Preventing group B strep during pregnancy:
Attend prenatal care visits: Regular prenatal care allows healthcare providers to monitor your health and address any concerns promptly.
Maintain good hygiene: Practice good hygiene by washing your hands regularly with soap and water, especially before and after using the bathroom and handling food.
Avoid exposure to infections: Minimize contact with individuals who have respiratory or viral infections, as they can increase your risk of developing complications.
Eat a balanced diet: Focus on a nutritious diet that includes a variety of fruits, vegetables, whole grains, and lean proteins to support overall health during pregnancy.
Stay hydrated: Drink an adequate amount of water to maintain hydration and support proper bodily functions.
Get enough rest: Prioritize sufficient sleep and rest to support your immune system and overall well-being.

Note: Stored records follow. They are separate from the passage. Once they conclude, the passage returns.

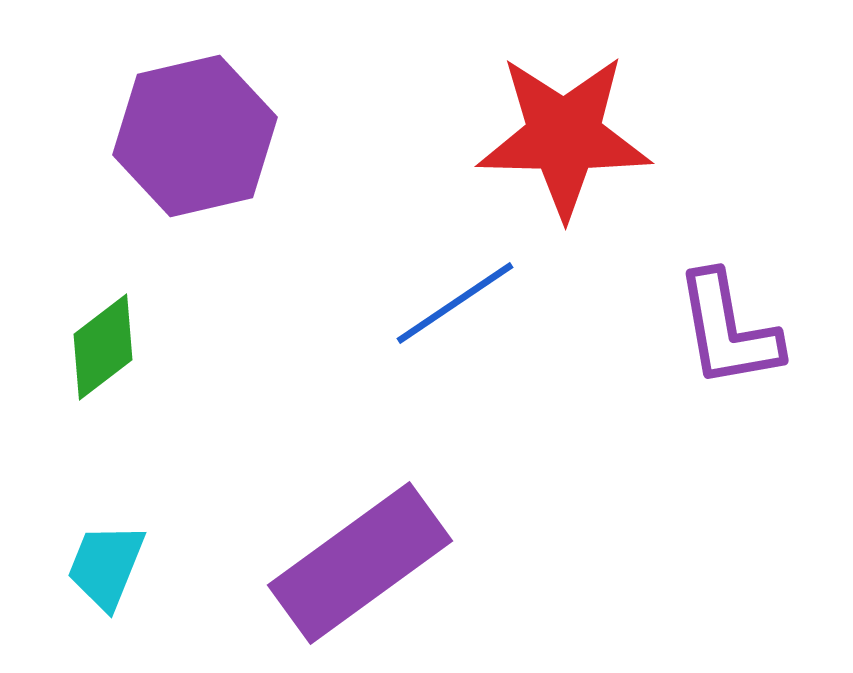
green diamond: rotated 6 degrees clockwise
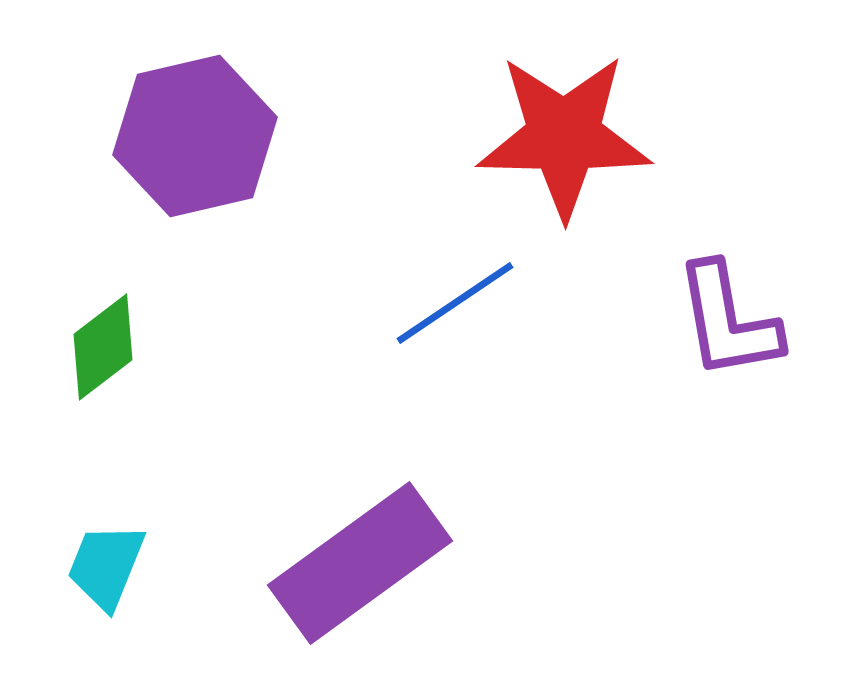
purple L-shape: moved 9 px up
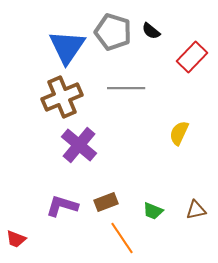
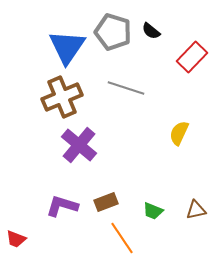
gray line: rotated 18 degrees clockwise
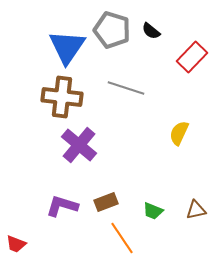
gray pentagon: moved 1 px left, 2 px up
brown cross: rotated 30 degrees clockwise
red trapezoid: moved 5 px down
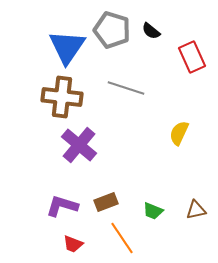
red rectangle: rotated 68 degrees counterclockwise
red trapezoid: moved 57 px right
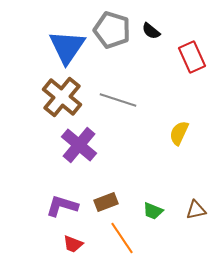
gray line: moved 8 px left, 12 px down
brown cross: rotated 33 degrees clockwise
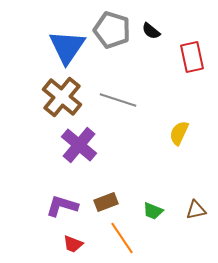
red rectangle: rotated 12 degrees clockwise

Preventing late-onset GBS in babies:
Hand hygiene: Ensure that anyone handling the baby, including caregivers and visitors, washes their hands thoroughly with soap and water before touching the baby.

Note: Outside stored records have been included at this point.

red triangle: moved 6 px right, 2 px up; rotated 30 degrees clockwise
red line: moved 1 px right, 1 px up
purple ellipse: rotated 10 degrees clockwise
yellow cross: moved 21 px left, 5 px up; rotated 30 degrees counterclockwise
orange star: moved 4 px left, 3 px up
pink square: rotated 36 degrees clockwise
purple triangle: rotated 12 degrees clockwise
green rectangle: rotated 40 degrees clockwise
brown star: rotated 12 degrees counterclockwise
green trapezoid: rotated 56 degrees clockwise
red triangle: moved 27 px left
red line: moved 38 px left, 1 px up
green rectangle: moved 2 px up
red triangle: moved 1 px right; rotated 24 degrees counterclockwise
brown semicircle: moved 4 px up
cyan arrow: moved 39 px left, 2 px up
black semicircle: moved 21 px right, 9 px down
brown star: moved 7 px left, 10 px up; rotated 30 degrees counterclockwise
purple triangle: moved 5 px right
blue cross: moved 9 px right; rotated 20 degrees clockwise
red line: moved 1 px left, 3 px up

Limit exposure: Minimize the baby's exposure to large crowds or individuals who may be sick or have respiratory infections.
Clean and disinfect: Keep the baby's environment clean, and regularly sanitize objects and surfaces that come into contact with the baby.
Breastfeeding: Breastfeeding provides important antibodies and helps boost the baby's immune system, which can help protect against GBS and other infections.
Treating group B strep naturally during pregnancy:
It's important to note that natural approaches are not a substitute for medical treatment, especially in the case of GBS during pregnancy. While there is limited evidence to support natural remedies specifically for GBS, some general tips for supporting a healthy pregnancy include:
Eat a nutritious diet: Consume a well-balanced diet rich in vitamins, minerals, and antioxidants to support overall health and immune function.
Manage stress: Practice stress management techniques, such as meditation, deep breathing exercises, or prenatal yoga, to promote a healthy pregnancy.
Adequate rest: Prioritize sufficient rest and sleep to support the body's immune system and overall well-being.
Stay hydrated: Drink plenty of water to maintain proper hydration and support bodily functions.
It's crucial to consult with a healthcare professional, such as an obstetrician or midwife, for appropriate prenatal care, GBS screening, and medical treatment options. They can provide individualized recommendations and guidance based on your specific circumstances and medical history.